Published on the 18-06-2007

The official in charge of a trash emergency in Naples admitted on Friday that the situation was "critical" as protests mounted against the opening of new dump sites in the surrounding region of Campania.

Speaking after a meeting with Premier Romano Prodi, Civil Protection chief and government-appointed refuse emergency commissioner Guido Bertolaso said that "we will continue efforts to avoid a definitive collapse".

"It's not my style to abandon ship, even when it's sinking," Bertolaso added.

The government this week ordered the temporary reopening of a major tip in the Campania town of Ariano Irpino to help deal with the refuse that has been mounting up in and around Naples.

The site, which was closed down three years ago, will be reopened for 20 days.

The news sparked immediate protests in the town and on Thursday, when Bertolaso travelled down to talk to local officials about the project, his car was attacked.

Some 100 protesters blocked the commissioner's vehicle, kicking and punching it and spitting at the official.

The protest was condemned by the government and at least 20 people have been placed under investigation.

Ariano Irpino Mayor Domenico Gambacorta said on Friday that Prodi had phoned him to express concern over the incident and request "responsible" behaviour.

The mayor said he told the premier of the town's "total and irremovable opposition" to the reopening of the tip, which has been sealed off since 2004 amid a probe into alleged misdeeds by past managers.

Meanwhile, more than 200 protesters converged on Naples city hall to stage a separate demonstration in which they denounced the region's rubbish tips and waste incinerators as a health hazard.

A group of demonstrators burst into the building via a secondary entrance and charged up to the second floor, where they hung a banner from the window which read, "Incinerators and dumps cause pollution and death".

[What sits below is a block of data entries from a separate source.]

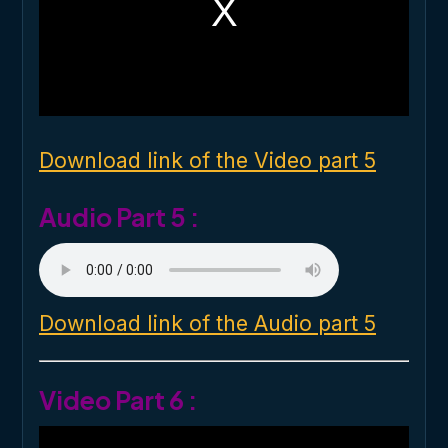
a
m
o
d
a
l
w
i
n
d
o
Download link of the Video part 5
w
.
Audio Part 5 :
Download link of the Audio part 5
Video Part 6 :
T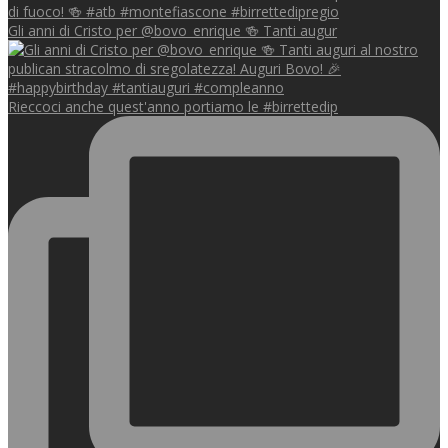
Gli anni di Cristo per @bovo_enrique 🍻 Tanti augur
Rieccoci anche quest'anno portiamo le #birrettedip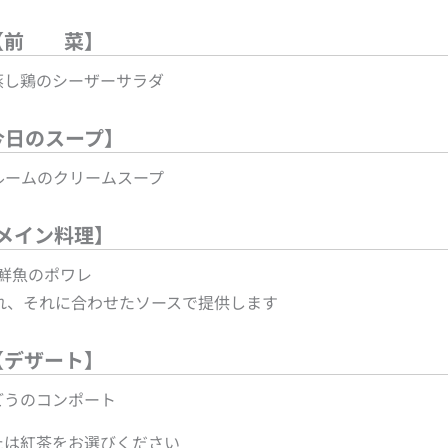
【前 菜】
蒸し鶏のシーザーサラダ
今日のスープ】
ルームのクリームスープ
メイン料理】
鮮魚のポワレ
れ、それに合わせたソースで提供します
【デザート】
どうのコンポート
たは紅茶をお選びください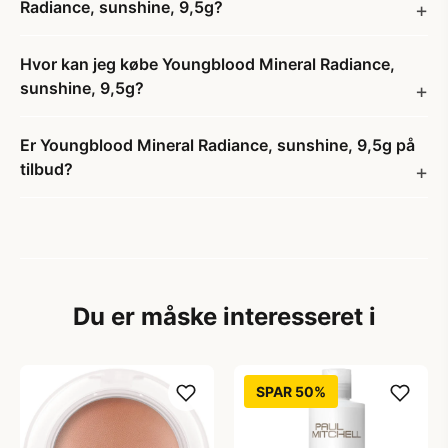
Radiance, sunshine, 9,5g?
Hvor kan jeg købe Youngblood Mineral Radiance,
sunshine, 9,5g?
Er Youngblood Mineral Radiance, sunshine, 9,5g på
tilbud?
Du er måske interesseret i
SPAR 50%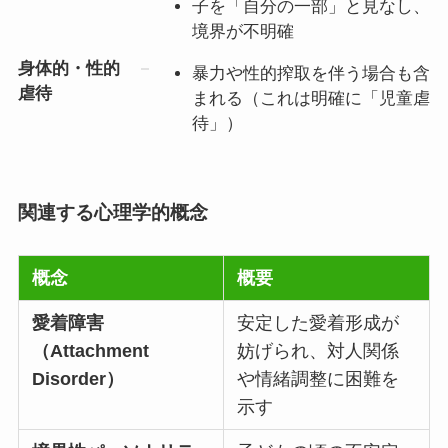
子を「自分の一部」と見なし、
境界が不明確
身体的・性的
暴力や性的搾取を伴う場合も含
虐待
まれる（これは明確に「児童虐
待」）
関連する心理学的概念
概念
概要
愛着障害
安定した愛着形成が
（Attachment
妨げられ、対人関係
Disorder）
や情緒調整に困難を
示す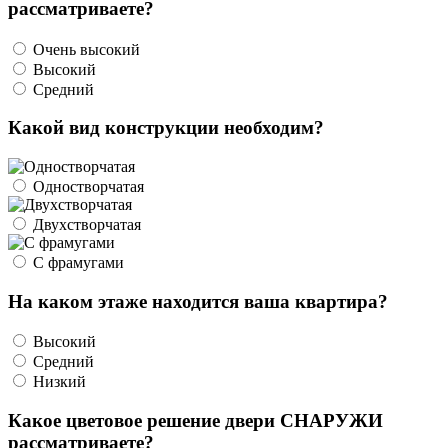
рассматриваете?
Очень высокий
Высокий
Средний
Какой вид конструкции необходим?
Одностворчатая
Двухстворчатая
С фрамугами
На каком этаже находится ваша квартира?
Высокий
Средний
Низкий
Какое цветовое решение двери СНАРУЖИ
рассматриваете?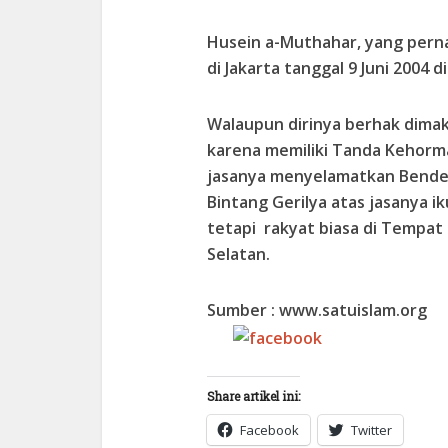
Husein a-Muthahar, yang perna
di Jakarta tanggal 9 Juni 2004 d
Walaupun dirinya berhak dima
karena memiliki Tanda Kehorm
jasanya menyelamatkan Bender
Bintang Gerilya atas jasanya i
tetapi rakyat biasa di Tempa
Selatan.
Sumber : www.satuislam.org
Share on
Facebook
Share artikel ini:
Facebook
Twitter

Other protesters tipped bags of rotting rubbish out onto the steps leading into the main entrance.

Naples centre-left Mayor Rosa Jervolino Russo rapped the protesters, saying that "radical and utopian behaviour won't resolve anything".

"We have to respect the health of citizens and the environment and we must find solutions because the situation on the streets is explosive and we are making ourselves ridiculous in the eyes of the world," she said.

The 70-year-old mayor, who was re-elected to a second five-year term last year, said the only solution to Campania's recurrent trash emergencies was to build more incinerators.

But protesters have been fighting new incinerators out of fear they will not meet acceptable health and environmental standards in a region where refuse-disposal problems have already been linked to an increase in cancer deaths.

In the meantime, residents in Campania cities and towns are regularly left with refuse piling up in the streets outside their homes for days on end, with nowhere to take it.

CAMORRA INVOLVED.

Campania's rubbish crisis also has more sinister overtones due to the involvement of the Neapolitan Mafia, known as the Camorra.

Trash disposal is one of the Camorra's most lucrative businesses and the organisation has created hundreds of illegal dumps in the region where it often buries or burns dangerous refuse.

Anti-mafia officials warned recently that the Camorra was actively sabotaging plans to build incinerators because it would undermine its dumping business.

According to Italian environmental organisation Legambiente, waste trafficking nets organised crime groups some 3.2 billion euros a year.